Holding On: Ethical Dilemmas After Birth

 The ethical dilemmas do not end when prenatal testing has normal outcomes. Some babies are born prematurely; others have so many problems their very survival is questionable. Approximately 10 percent of infants are born prematurely, and 1 percent of all infants have significant congenital malformations.

Photo by Jonathan Smith  Fetuses as young as 22 weeks occasionally do survive, but they face an uncertain future. "You're never exactly sure how mature a baby in that age range is," says Dr. Karl F. Schulze, associate professor of clinical pediatrics and acting director of the newborn intensive care unit. The uncertainty makes it difficult to determine which babies should receive aggressive treatment and which should be given only compassionate care. "The stakes are high," says Dr. Schulze. "A baby could grow up to be a perfectly normal college graduate or so severely retarded that he or she needs lifelong custodial care."

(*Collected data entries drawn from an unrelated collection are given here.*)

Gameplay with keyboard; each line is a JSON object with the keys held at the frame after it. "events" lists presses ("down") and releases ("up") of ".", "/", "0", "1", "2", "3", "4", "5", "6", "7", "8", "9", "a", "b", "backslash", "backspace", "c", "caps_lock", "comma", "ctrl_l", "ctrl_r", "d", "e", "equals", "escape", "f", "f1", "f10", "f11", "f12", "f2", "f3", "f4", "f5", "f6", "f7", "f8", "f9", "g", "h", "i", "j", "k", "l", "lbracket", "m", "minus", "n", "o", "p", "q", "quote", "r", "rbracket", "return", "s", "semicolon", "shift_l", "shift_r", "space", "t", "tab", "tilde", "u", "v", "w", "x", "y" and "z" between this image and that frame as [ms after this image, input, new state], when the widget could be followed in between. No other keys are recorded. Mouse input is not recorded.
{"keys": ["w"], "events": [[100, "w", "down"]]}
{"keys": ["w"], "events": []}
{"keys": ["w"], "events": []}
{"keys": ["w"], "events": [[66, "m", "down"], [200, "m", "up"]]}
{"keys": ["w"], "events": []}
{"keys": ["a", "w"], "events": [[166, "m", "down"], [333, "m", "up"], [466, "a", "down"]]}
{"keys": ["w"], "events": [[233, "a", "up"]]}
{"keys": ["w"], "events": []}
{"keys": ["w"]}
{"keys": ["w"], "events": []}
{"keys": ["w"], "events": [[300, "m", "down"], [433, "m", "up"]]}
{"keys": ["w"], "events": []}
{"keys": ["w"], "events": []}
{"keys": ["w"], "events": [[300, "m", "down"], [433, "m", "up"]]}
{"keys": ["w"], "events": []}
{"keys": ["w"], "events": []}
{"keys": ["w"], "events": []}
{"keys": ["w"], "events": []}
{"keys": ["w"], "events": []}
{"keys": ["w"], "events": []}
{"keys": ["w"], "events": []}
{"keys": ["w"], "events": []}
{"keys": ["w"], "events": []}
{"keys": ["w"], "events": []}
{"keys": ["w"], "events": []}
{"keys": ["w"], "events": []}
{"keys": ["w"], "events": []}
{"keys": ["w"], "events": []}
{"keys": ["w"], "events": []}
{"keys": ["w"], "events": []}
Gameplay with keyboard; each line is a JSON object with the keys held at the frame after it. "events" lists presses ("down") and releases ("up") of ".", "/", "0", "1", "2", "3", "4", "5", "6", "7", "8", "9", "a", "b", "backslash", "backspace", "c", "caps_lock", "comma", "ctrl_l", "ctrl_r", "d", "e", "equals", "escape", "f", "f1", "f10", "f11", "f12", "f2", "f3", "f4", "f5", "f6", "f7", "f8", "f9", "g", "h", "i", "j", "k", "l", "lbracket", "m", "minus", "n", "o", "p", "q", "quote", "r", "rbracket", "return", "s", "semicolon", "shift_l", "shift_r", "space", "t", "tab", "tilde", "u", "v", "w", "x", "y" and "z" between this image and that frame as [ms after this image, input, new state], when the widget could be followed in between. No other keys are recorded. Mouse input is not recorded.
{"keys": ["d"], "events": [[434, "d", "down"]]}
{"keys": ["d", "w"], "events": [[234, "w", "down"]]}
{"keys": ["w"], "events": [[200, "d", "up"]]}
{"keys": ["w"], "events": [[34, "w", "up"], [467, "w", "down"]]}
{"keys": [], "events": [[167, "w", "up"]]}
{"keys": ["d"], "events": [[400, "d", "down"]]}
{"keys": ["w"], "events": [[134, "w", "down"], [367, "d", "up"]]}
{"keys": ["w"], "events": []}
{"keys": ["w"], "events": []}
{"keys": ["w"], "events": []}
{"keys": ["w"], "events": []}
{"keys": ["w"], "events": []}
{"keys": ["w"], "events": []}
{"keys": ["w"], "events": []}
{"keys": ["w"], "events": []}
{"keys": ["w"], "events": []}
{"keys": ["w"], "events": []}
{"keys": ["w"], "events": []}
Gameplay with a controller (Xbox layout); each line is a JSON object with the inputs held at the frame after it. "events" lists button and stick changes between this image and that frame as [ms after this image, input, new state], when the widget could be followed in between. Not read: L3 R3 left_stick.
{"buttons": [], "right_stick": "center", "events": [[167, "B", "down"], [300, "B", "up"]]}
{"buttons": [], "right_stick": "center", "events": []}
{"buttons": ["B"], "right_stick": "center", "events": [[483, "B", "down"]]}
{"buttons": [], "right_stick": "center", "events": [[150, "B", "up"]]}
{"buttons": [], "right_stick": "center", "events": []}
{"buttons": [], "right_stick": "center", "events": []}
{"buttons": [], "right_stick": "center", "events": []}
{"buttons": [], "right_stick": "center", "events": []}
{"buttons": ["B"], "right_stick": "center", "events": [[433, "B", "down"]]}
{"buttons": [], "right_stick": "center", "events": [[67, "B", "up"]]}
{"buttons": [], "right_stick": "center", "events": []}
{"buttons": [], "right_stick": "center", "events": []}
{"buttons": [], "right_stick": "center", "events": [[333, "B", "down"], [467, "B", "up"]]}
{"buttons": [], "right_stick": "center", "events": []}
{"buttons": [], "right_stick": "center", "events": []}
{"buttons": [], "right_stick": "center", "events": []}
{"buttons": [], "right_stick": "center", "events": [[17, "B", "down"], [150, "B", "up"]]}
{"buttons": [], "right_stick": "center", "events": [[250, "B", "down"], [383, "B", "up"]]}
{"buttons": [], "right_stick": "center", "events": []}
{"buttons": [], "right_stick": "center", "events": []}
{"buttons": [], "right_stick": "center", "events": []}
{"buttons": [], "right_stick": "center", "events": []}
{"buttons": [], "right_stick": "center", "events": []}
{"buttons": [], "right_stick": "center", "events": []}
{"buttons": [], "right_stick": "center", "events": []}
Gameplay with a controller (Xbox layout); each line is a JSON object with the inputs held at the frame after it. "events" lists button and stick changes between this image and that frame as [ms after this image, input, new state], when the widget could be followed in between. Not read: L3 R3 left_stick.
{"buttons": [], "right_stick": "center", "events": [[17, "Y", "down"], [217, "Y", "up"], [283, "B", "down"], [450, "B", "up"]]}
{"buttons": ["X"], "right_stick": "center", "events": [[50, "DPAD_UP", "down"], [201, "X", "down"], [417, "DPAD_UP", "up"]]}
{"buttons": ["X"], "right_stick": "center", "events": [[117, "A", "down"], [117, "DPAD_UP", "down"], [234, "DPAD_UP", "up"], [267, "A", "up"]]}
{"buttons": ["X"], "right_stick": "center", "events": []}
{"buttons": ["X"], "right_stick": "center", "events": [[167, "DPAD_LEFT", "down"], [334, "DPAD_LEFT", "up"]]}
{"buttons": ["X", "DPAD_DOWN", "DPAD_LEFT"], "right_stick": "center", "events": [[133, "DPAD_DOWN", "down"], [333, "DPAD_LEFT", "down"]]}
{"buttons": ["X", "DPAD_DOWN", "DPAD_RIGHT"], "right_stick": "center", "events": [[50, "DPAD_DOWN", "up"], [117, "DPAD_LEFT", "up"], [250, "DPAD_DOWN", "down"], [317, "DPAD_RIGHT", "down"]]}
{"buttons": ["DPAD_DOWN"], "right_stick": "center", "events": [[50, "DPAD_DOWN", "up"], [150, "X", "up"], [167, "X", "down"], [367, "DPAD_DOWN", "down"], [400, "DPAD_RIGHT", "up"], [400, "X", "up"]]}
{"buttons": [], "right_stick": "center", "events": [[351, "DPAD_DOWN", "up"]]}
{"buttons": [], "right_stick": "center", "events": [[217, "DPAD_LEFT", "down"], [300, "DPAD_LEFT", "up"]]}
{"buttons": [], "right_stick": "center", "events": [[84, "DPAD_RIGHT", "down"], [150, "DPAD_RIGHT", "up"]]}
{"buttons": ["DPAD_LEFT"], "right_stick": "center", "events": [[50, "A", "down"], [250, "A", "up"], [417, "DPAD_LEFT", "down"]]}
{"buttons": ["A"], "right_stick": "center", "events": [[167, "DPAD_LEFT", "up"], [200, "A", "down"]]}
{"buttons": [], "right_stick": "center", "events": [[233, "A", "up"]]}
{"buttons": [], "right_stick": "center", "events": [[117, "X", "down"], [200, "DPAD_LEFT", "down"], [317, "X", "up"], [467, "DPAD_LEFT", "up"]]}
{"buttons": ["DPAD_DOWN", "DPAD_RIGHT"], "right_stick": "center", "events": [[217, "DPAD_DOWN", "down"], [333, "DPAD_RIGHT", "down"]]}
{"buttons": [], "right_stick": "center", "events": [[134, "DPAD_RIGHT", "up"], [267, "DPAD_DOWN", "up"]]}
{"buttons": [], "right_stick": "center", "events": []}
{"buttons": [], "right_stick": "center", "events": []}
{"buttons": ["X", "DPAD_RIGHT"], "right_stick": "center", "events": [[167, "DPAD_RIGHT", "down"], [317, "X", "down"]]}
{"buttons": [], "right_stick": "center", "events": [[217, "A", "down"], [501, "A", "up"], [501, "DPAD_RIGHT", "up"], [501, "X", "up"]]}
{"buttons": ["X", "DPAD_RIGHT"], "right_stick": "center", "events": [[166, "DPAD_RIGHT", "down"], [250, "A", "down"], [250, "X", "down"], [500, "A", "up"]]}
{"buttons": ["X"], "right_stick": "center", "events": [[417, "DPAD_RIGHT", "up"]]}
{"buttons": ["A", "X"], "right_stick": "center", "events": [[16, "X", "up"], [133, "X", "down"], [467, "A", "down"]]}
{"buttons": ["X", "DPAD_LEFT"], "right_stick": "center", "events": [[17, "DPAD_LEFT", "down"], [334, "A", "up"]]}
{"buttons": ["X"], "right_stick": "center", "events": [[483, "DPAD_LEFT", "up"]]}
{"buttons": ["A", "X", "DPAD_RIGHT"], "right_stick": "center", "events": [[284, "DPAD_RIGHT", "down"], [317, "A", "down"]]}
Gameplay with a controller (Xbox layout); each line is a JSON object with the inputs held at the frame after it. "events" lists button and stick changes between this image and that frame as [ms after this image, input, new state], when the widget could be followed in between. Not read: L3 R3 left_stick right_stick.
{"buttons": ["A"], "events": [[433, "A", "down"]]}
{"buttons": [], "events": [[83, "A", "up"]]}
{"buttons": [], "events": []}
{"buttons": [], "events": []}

 Babies with an array of birth defects present the same difficulty. "You have to decide whether the congenital abnormalities can be corrected in a way that would allow the baby to function at an acceptable level," says Dr. Schulze. Often, physicians don't have a good precedent to follow, as each baby may have a unique combination of birth defects. "In general, if the brain is normal, we will respond with aggressive treatment to any array of physical deformities," says Dr. Schulze.

 "The frustrating thing about ethical decision-making is that it requires such a sophisticated understanding of biology and medicine that it's often difficult for us to educate parents," he says. "For instance, both 22- and 25-week-old babies are just small babies in the eyes of parents. But the differences in the complications that might befall them are such that it takes a fairly sophisticated biologist to understand them." Generally, babies have a much better chance of survival at 25 weeks than they do at 22.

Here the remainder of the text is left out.